Pemetaan Kromosom E. coli atas Dasar Percobaan Konjugasi yang Tidak Terputus
Selain menggunakan percobaan konjugasi yang terputus, pemetaan kromosom pada E.
coli juga bisa menggunakan percobaan konjugasi yang tidak terputus. Pada percobaan ini,
proses konjugasi tidak diputus, artinya dibiarkan secara langsung selama 1-2 jam. Beberapa
gen diseleksi dan ada yang digunakan sebagai penanda. Misalnya saja thr+, leu+, str+ yang
diseleksi dan dihitung. Kemudian azi+, ton+, tac+, gal+ yang digunakan sebagai penanda
rekombinan. Ternyata, frekuensi rekombinan menurun sebagai suatu fungsi jaraknya dari
penanda rekombinan thr+ leu+. Semakin jauh jaraknya dari penanda patokan thr+ leu+, frekuensi
tiap penanda rekombinan lain juga berkurang. Penanda rekombinan lain semakin berkurang
setiap kali jaraknya dari penanda patokan thr+ leu+ makin jauh, disebebakan oleh: pertama,
putusnya tabung konjugasi maupun kromosom per satuan waktu mempunyai peluang yang
hampir tetap; dan kedua, tiap dua penanda donor diintegrasikan ke dalam kromosom resipien
melalui sepasang kejadian rekombinasi mempunyai peluang yang rendah, karena integrasi
suatu fragmen donor ke dalam sebuah kromosom resipien selalu membeutuhkan du akejadian
rekombinasi

Pertanyaan dan Jawaban


1. Apa perbedaan percobaan konjugasi terputus dan tidak terputus? Lebih efektif mana
dalam pemetaan kromosom E. coli?
Jawab: Perbedaanya terletak pada perlakuan bakteri selama konjugasi. Pada konjugasi
terputus, sel yang sedang berkonjugasi diputus prosesnya dalam waktu tertentu.

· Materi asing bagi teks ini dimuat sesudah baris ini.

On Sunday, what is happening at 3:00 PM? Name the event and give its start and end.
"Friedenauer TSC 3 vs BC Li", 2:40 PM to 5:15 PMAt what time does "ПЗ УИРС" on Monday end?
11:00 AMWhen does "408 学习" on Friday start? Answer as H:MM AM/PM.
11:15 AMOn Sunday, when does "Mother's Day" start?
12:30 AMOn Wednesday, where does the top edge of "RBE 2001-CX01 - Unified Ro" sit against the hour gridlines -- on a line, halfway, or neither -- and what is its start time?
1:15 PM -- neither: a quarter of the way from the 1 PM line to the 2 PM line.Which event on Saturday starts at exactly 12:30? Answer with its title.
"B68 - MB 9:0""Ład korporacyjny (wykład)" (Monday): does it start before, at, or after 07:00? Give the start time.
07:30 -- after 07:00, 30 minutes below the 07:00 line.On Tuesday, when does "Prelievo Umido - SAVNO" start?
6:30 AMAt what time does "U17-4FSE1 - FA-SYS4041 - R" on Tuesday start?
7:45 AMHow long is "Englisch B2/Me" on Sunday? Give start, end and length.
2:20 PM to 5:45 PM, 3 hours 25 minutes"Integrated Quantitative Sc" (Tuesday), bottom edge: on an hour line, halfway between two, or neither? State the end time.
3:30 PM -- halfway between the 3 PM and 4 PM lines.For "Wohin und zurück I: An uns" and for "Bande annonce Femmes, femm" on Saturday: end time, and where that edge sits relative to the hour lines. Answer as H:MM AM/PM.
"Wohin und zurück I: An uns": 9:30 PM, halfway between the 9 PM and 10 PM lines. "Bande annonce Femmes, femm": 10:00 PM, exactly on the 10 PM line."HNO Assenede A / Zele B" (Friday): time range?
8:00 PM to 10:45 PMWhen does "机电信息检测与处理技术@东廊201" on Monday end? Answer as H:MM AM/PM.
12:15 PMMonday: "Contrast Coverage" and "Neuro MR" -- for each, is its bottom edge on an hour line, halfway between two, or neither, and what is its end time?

Sedangkan pada konjugasi tidak terputus, proses konjugasi dibiarkan sampai selesai
sekitar 1-2 jam. Dalam pemetaan kromosom E. coli, lebih efektif menggunakan
percobaan konjugasi terputus. Hal itu karena percobaan konjugasi terputus lebih
sederhana dan lebih langsung.
2. Mengapa konjugasi antara sel strain Hfr dan strain F- tidak menghasilkan srain F+
melainkan tetap F-?
Jawab: Saat terjadi konjugasi antara sel strain Hfrdan F- , gen-gen yag letaknya dekat
dengan tapak O pertama yang pertama kali di tranfer ke sel resipien (F-) dan faktor F
ditranfer paling akhir ke sel resipien dan jarang terjadi konjugasi berlangsung dalam
waktu yang cukup lama sehingga tidak seluruh kromosom ditransfer ke sel resipien.
Hal tersebut menyebabkan tidak semua materi genetik tertranfer ke sel resipien termask
faktor F, dan berakibat sel resipien tetap menjadi F-.